__INSTRUCTIONS FOR THE TASK__: All the lines below should appear again unchanged, though their pictures should not.

__DATA SECTION__:
= Beginning of Section =
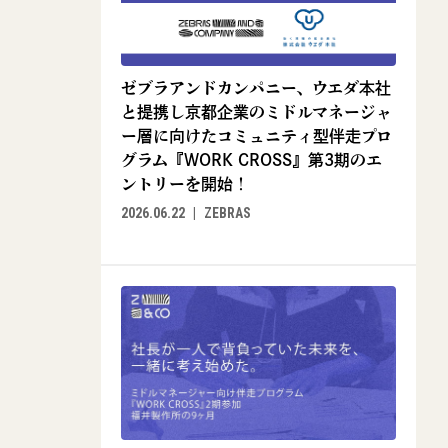
ゼブラアンドカンパニー、ウエダ本社
と提携し京都企業のミドルマネージャ
ー層に向けたコミュニティ型伴走プロ
グラム『WORK CROSS』第3期のエ
ントリーを開始！
2026.06.22
ZEBRAS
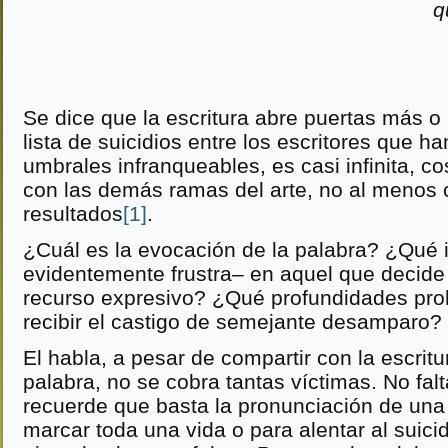
q
Se dice que la escritura abre puertas más o
lista de suicidios entre los escritores que 
umbrales infranqueables, es casi infinita, c
con las demás ramas del arte, no al menos
resultados
[1]
.
¿Cuál es la evocación de la palabra? ¿Qué i
evidentemente frustra– en aquel que decide
recurso expresivo? ¿Qué profundidades pro
recibir el castigo de semejante desamparo?
El habla, a pesar de compartir con la escritu
palabra, no se cobra tantas víctimas. No falt
recuerde que basta la pronunciación de una
marcar toda una vida o para alentar al suicid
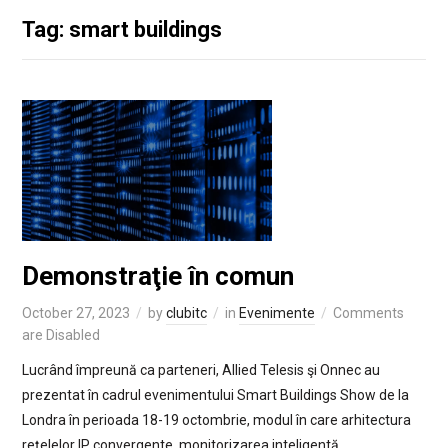
Tag: smart buildings
Demonstraţie în comun
October 27, 2023
by
clubitc
in
Evenimente
Comments
are Disabled
Lucrând împreună ca parteneri, Allied Telesis şi Onnec au
prezentat în cadrul evenimentului Smart Buildings Show de la
Londra în perioada 18-19 octombrie, modul în care arhitectura
reţelelor IP convergente, monitorizarea inteligentă,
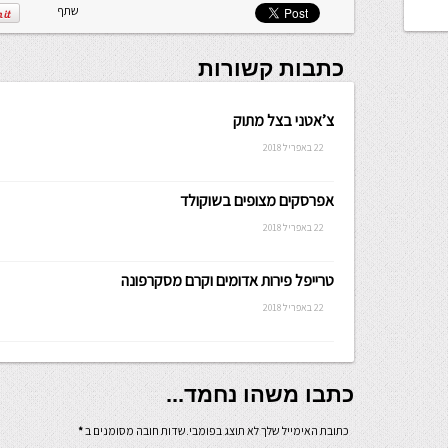
שתף
כתבות קשורות
צ’אטני בצל מתוק
22 באפריל 2018
אפרסקים מצופים בשוקולד
22 באפריל 2018
טרייפל פירות אדומים וקרם מסקרפונה
22 באפריל 2018
כתבו משהו נחמד...
כתובת האימייל שלך לא תוצג בפומבי.שדות חובה מסומנים ב
*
= End of Section =
__SOLUTION TO THIS PROBLEM__:
ゼブラアンドカンパニー、ウエダ本社
と提携し京都企業のミドルマネージャ
ー層に向けたコミュニティ型伴走プロ
グラム『WORK CROSS』第3期のエ
ントリーを開始！
2026.06.22
ZEBRAS
q
Se dice que la escritura abre puertas más o
lista de suicidios entre los escritores que 
umbrales infranqueables, es casi infinita, c
con las demás ramas del arte, no al menos
resultados
[1]
.
¿Cuál es la evocación de la palabra? ¿Qué i
evidentemente frustra– en aquel que decide
recurso expresivo? ¿Qué profundidades pro
recibir el castigo de semejante desamparo?
El habla, a pesar de compartir con la escritu
palabra, no se cobra tantas víctimas. No falt
recuerde que basta la pronunciación de una
marcar toda una vida o para alentar al suicid
Tag: smart buildings
Demonstraţie în comun
October 27, 2023
by
clubitc
in
Evenimente
Comments
are Disabled
Lucrând împreună ca parteneri, Allied Telesis şi Onnec au
prezentat în cadrul evenimentului Smart Buildings Show de la
Londra în perioada 18-19 octombrie, modul în care arhitectura
reţelelor IP convergente, monitorizarea inteligentă,
שתף
כתבות קשורות
צ’אטני בצל מתוק
22 באפריל 2018
אפרסקים מצופים בשוקולד
22 באפריל 2018
טרייפל פירות אדומים וקרם מסקרפונה
22 באפריל 2018
כתבו משהו נחמד...
כתובת האימייל שלך לא תוצג בפומבי.שדות חובה מסומנים ב
*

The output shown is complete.